学生を叱ったことがありますか。私はあまり人に説教できるような人間ではないと思っているので、学生を叱るということに抵抗があります。しかし、叱ることを避けることができない場面も訪れます。叱り方にはかなり気を付けています。

なぜなら学生からの信頼を失ったり新たな火種を生みかねないからです。叱るべきなのか、そうでないのかという判断も難しいところだと思います。ただうるさいから、話を聞かないからと言って、一辺倒に叱ってしまっていいのか。どのくらいの熱量で叱るべきなのか。常に悩みます。私は叱ったことで授業が教師だけが話す場になってしまっても良くないと思うので、学生のやり取りの中で導入、練習できるような雰囲気が保てないほどだったら叱ることにしています。

学生との心理的な距離で叱り方を変えるのも大切です。例えば、来日したばかりの学生への叱り方と日本の生活に慣れてきた学生への叱り方は違います。来日して3か月くらいはできるだけシンプルにかつ明確に叱らなければ、相手に通じません。一方、日本の生活に慣れてくると、宿題をしなかったり、遅刻が多くなってくる学生が出てきます。そこで来日直後と同じ叱り方をしても、あまり効き目はありません。叱られることの免疫がついてしまっているのと、教師への甘え(この先生は優しいから大丈夫)などがあるからです。叱られるとどうなるのかとういうことがある程度予想できてしまうので、叱られているその場が過ぎればいいという考えになったり、「すみません」や「ごめんなさい」と謝ったりすればいいと勘違いしている学生もいます。そんな態度をとられると、叱る側の教師は悲しさや虚しさを感じてしまいます。そうならないためにはなぜ注意されたのか、叱られた点を直したら、自分にとってどういういいことがあるのかなど、具体的に相手が納得する話し方で時間をかけて説くことが必要になってきます。

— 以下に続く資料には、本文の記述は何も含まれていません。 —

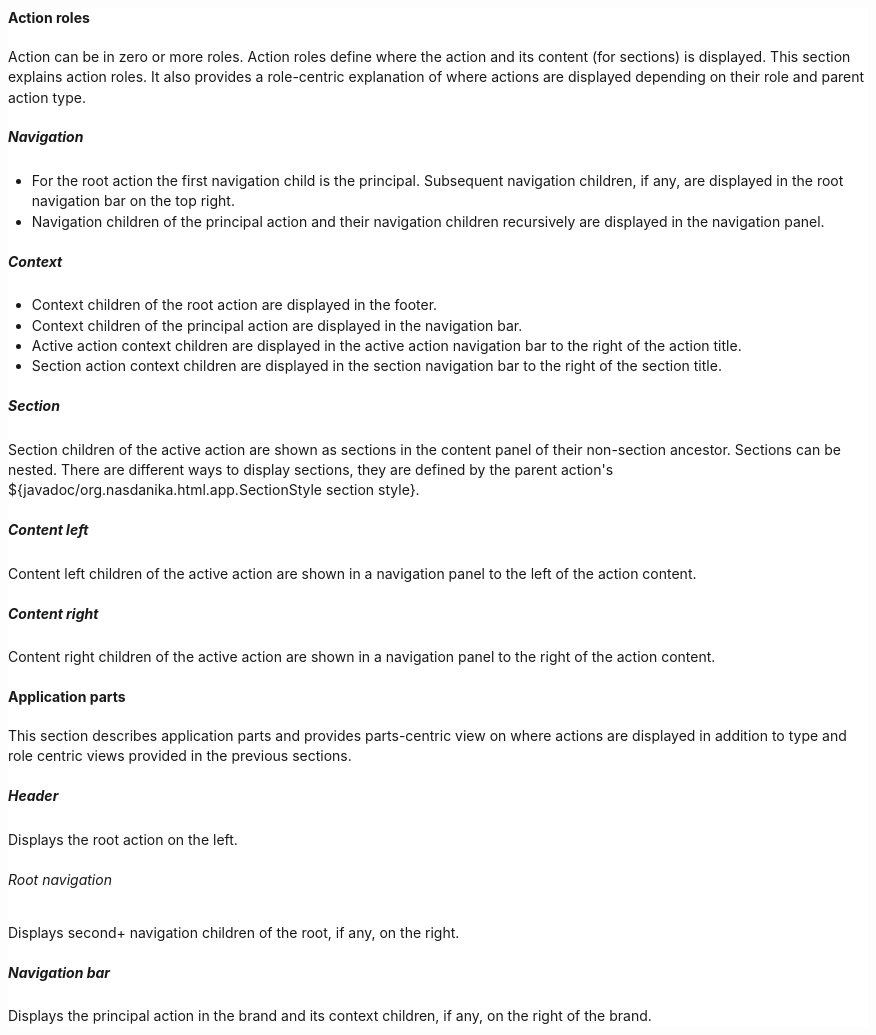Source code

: #### Action roles

Action can be in zero or more roles. Action roles define where the action and its content (for sections) is displayed. 
This section explains action roles. It also provides a role-centric explanation of where actions are displayed depending on their role and parent action type.

##### Navigation		

* For the root action the first navigation child is the principal. Subsequent navigation children, if any, are displayed in the root navigation bar on the top right.
* Navigation children of the principal action and their navigation children recursively are displayed in the navigation panel.
		
##### Context		

* Context children of the root action are displayed in the footer.
* Context children of the principal action are displayed in the navigation bar.
* Active action context children are displayed in the active action navigation bar to the right of the action title.
* Section action context children are displayed in the section navigation bar to the right of the section title.
		
##### Section		

Section children of the active action are shown as sections in the content panel of their non-section ancestor.
Sections can be nested.
There are different ways to display sections, they are defined by the parent action's ${javadoc/org.nasdanika.html.app.SectionStyle section style}.
		
##### Content left		

Content left children of the active action are shown in a navigation panel to the left of the action content.

##### Content right		

Content right children of the active action are shown in a navigation panel to the right of the action content.

#### Application parts

This section describes application parts and provides parts-centric view on where actions are displayed in addition to type and role centric views provided in the previous sections.

##### Header

Displays the root action on the left. 

###### Root navigation

Displays second+ navigation children of the root, if any, on the right.

##### Navigation bar

Displays the principal action in the brand and its context children, if any, on the right of the brand.
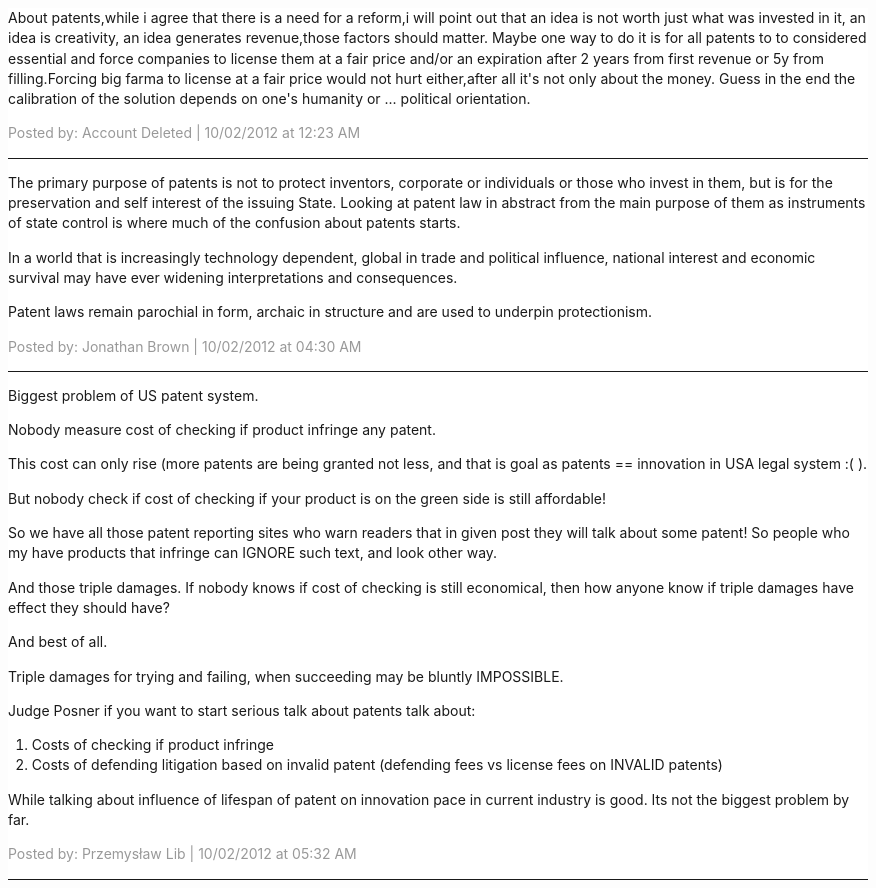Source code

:  About patents,while i agree that there is a need for a reform,i will point out that an idea is not worth just what was invested in it, an idea is creativity, an idea generates revenue,those factors should matter.
 Maybe one way to do it is for all patents to to considered essential and force companies to license them at a fair price and/or an expiration after 2 years from first revenue or 5y from filling.Forcing big farma to license at a fair price would not hurt either,after all it's not only about the money.
Guess in the end the calibration of the solution depends on one's humanity or ... political orientation.

<span style="color:#999">Posted by: Account Deleted | 10/02/2012 at 12:23 AM</span>

---

The primary purpose of patents is not to protect inventors, corporate or individuals or those who invest in them, but is for the preservation and self interest of the issuing State. Looking at patent law in abstract from the main purpose of them as instruments of state control is where much of the confusion about patents starts. 

In a world that is increasingly technology dependent, global in trade and political influence, national interest and economic survival may have ever widening interpretations and consequences.

Patent laws remain parochial in form, archaic in structure and are used to underpin protectionism.

<span style="color:#999">Posted by: Jonathan Brown | 10/02/2012 at 04:30 AM</span>

---

Biggest problem of US patent system.


Nobody measure cost of checking if product infringe any patent.

This cost can only rise (more patents are being granted not less, and that is goal as patents == innovation in USA legal system :( ).

But nobody check if cost of checking if your product is on the green side is still affordable!

So we have all those patent reporting sites who warn readers that in given post they will talk about some patent! So people who my have products that infringe can IGNORE such text, and look other way.

And those triple damages. If nobody knows if cost of checking is still economical, then how anyone know if triple damages have effect they should have?

And best of all.

Triple damages for trying and failing, when succeeding may be bluntly IMPOSSIBLE.


Judge Posner if you want to start serious talk about patents talk about:

1) Costs of checking if product infringe
2) Costs of defending litigation based on invalid patent (defending fees vs license fees on INVALID patents)


While talking about influence of lifespan of patent on innovation pace in current industry is good. Its not the biggest problem by far.

<span style="color:#999">Posted by: Przemysław Lib | 10/02/2012 at 05:32 AM</span>

---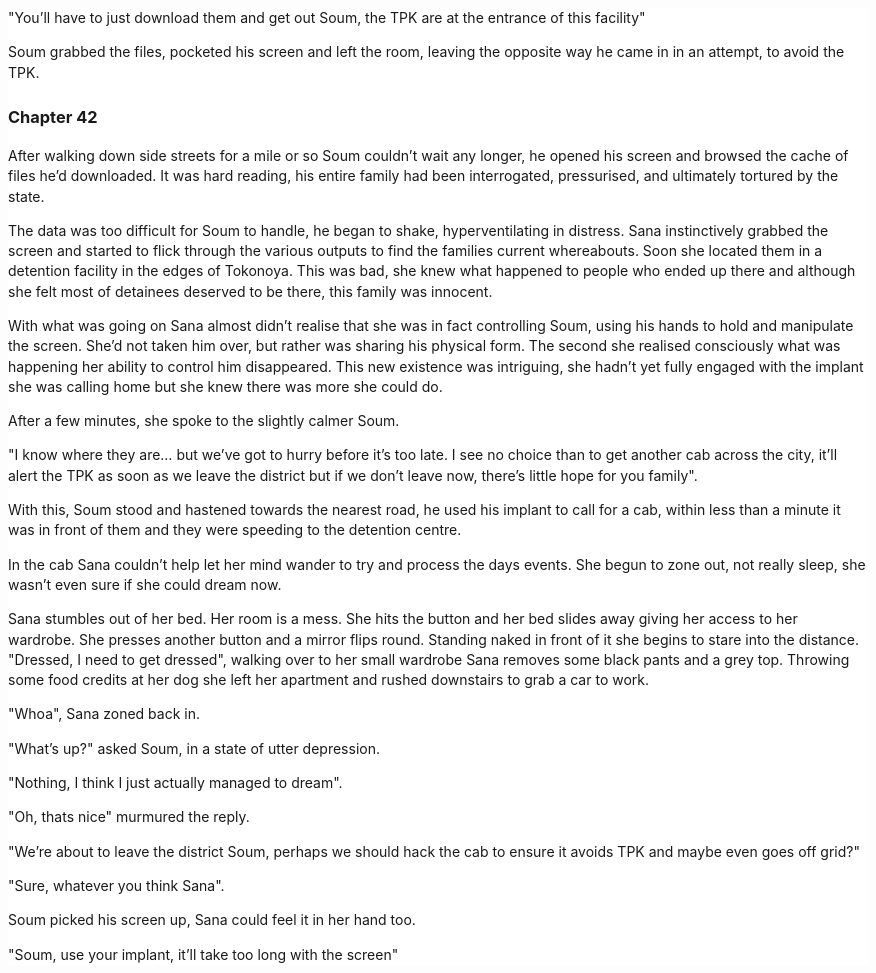 "You’ll have to just download them and get out Soum, the TPK are at the entrance of this facility"

Soum grabbed the files, pocketed his screen and left the room, leaving the opposite way he came in in an attempt, to avoid the TPK. 


### Chapter 42

After walking down side streets for a mile or so Soum couldn’t wait any longer, he opened his screen and browsed the cache of files he’d downloaded. It was hard reading, his entire family had been interrogated, pressurised, and ultimately tortured by the state. 

The data was too difficult for Soum to handle, he began to shake, hyperventilating in distress. Sana instinctively grabbed the screen and started to flick through the various outputs to find the families current whereabouts. Soon she located them in a detention facility in the edges of Tokonoya. This was bad, she knew what happened to people who ended up there and although she felt most of detainees deserved to be there, this family was innocent. 

With what was going on Sana almost didn’t realise that she was in fact controlling Soum, using his hands to hold and manipulate the screen. She’d not taken him over, but rather was sharing his physical form. The second she realised consciously what was happening her ability to control him disappeared. This new existence was intriguing, she hadn’t yet fully engaged with the implant she was calling home but she knew there was more she could do. 

After a few minutes, she spoke to the slightly calmer Soum. 

"I know where they are… but we’ve got to hurry before it’s too late. I see no choice than to get another cab across the city, it’ll alert the TPK as soon as we leave the district but if we don’t leave now, there’s little hope for you family". 

With this, Soum stood and hastened towards the nearest road, he used his implant to call for a cab, within less than a minute it was in front of them and they were speeding to the detention centre. 

In the cab Sana couldn’t help let her mind wander to try and process the days events. She begun to zone out, not really sleep, she wasn’t even sure if she could dream now.

Sana stumbles out of her bed. Her room is a mess. She hits the button and her bed slides away giving her access to her wardrobe. She presses another button and a mirror flips round. Standing naked in front of it she begins to stare into the distance. "Dressed, I need to get dressed", walking over to her small wardrobe Sana removes some black pants and a grey top. Throwing some food credits at her dog she left her apartment and rushed downstairs to grab a car to work. 

"Whoa", Sana zoned back in.

"What’s up?" asked Soum, in a state of utter depression. 

"Nothing, I think I just actually managed to dream".

"Oh, thats nice" murmured the reply. 

"We’re about to leave the district Soum, perhaps we should hack the cab to ensure it avoids TPK and maybe even goes off grid?"

"Sure, whatever you think Sana". 

Soum picked his screen up, Sana could feel it in her hand too.

"Soum, use your implant, it’ll take too long with the screen"
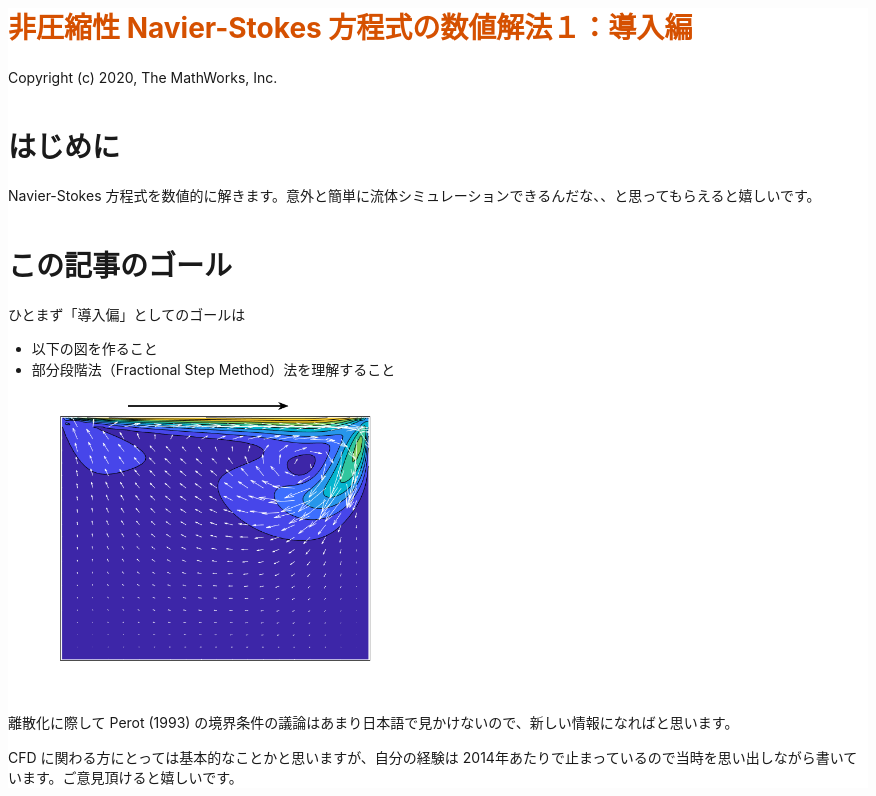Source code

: 
# <span style="color:rgb(213,80,0)">非圧縮性 Navier-Stokes 方程式の数値解法１：導入編</span>

Copyright (c) 2020, The MathWorks, Inc.

# はじめに

Navier-Stokes 方程式を数値的に解きます。意外と簡単に流体シミュレーションできるんだな、、と思ってもらえると嬉しいです。

# この記事のゴール

ひとまず「導入偏」としてのゴールは

-  以下の図を作ること 
-  部分段階法（Fractional Step Method）法を理解すること 

<p style="text-align:left"><img src="vanilaCavityFlow_JP_media/image_0.gif" width="400" alt="image_0.gif"></p>


離散化に際して Perot (1993) の境界条件の議論はあまり日本語で見かけないので、新しい情報になればと思います。


CFD に関わる方にとっては基本的なことかと思いますが、自分の経験は 2014年あたりで止まっているので当時を思い出しながら書いています。ご意見頂けると嬉しいです。
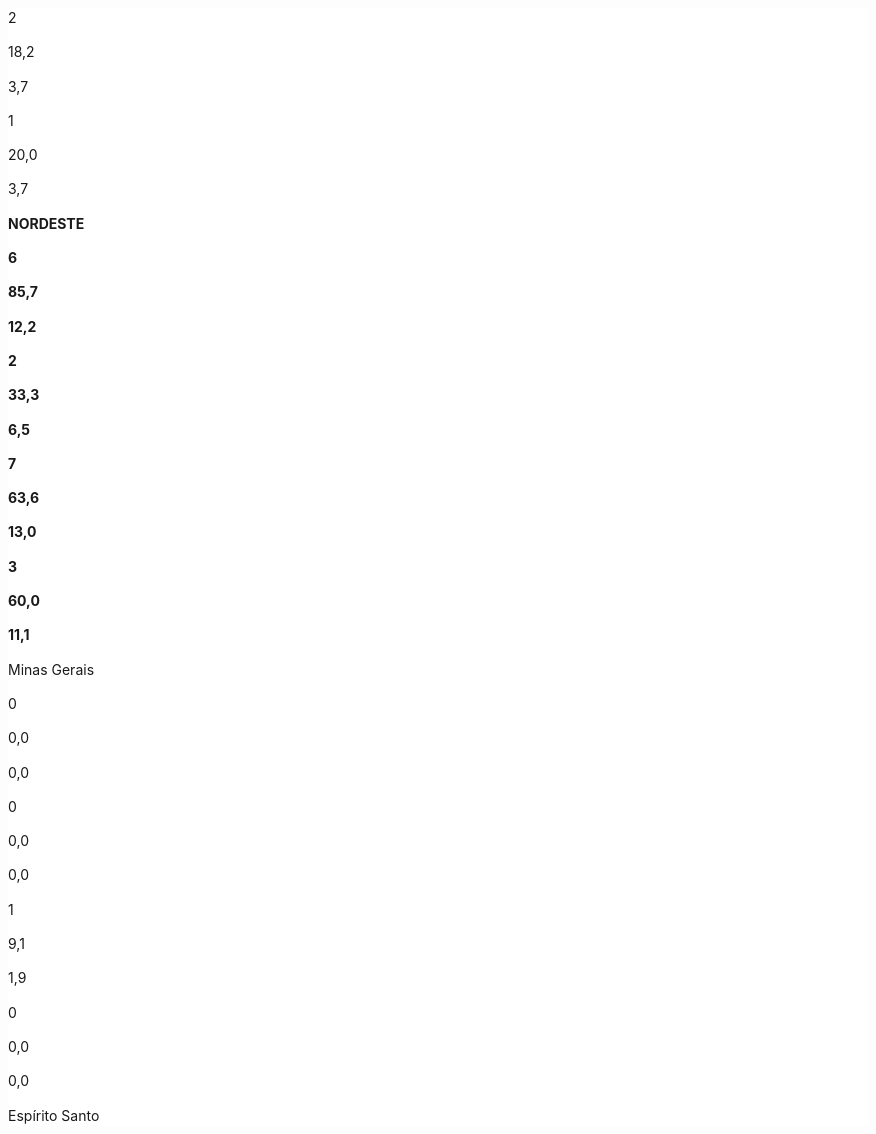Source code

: 2

18,2

3,7

1

20,0

3,7

**NORDESTE**

**6**

**85,7**

**12,2**

**2**

**33,3**

**6,5**

**7**

**63,6**

**13,0**

**3**

**60,0**

**11,1**

Minas Gerais

0

0,0

0,0

0

0,0

0,0

1

9,1

1,9

0

0,0

0,0

Espírito Santo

お互いに信頼関係ができればできるほど、理不尽で道理の通っていない叱り方をすると学生は反発してしまうので注意しなければなりません。もちろん、学生を自分の好みで叱り分けるようなこともNGです。叱ることは教師の価値観や理念を押し付けるのではなく、日本での常識やルールがどうしてそうなのかを説明し、それに自分自身が合わせる必要があると学生に気づかせるような指導をしていかなければならないと思います。

叱ることも指導の一つ、教育の一つであるなら、感情に任せて叱ってしまってはいけないと思います。アンガーマネジメントはまず自分の心を落ち着かせて、相手にどのように話したらうまく伝わるのかを組み立てて話すためのブレーキだと思います。私にはまだまだこのブレーキをうまく使うための訓練が必要です。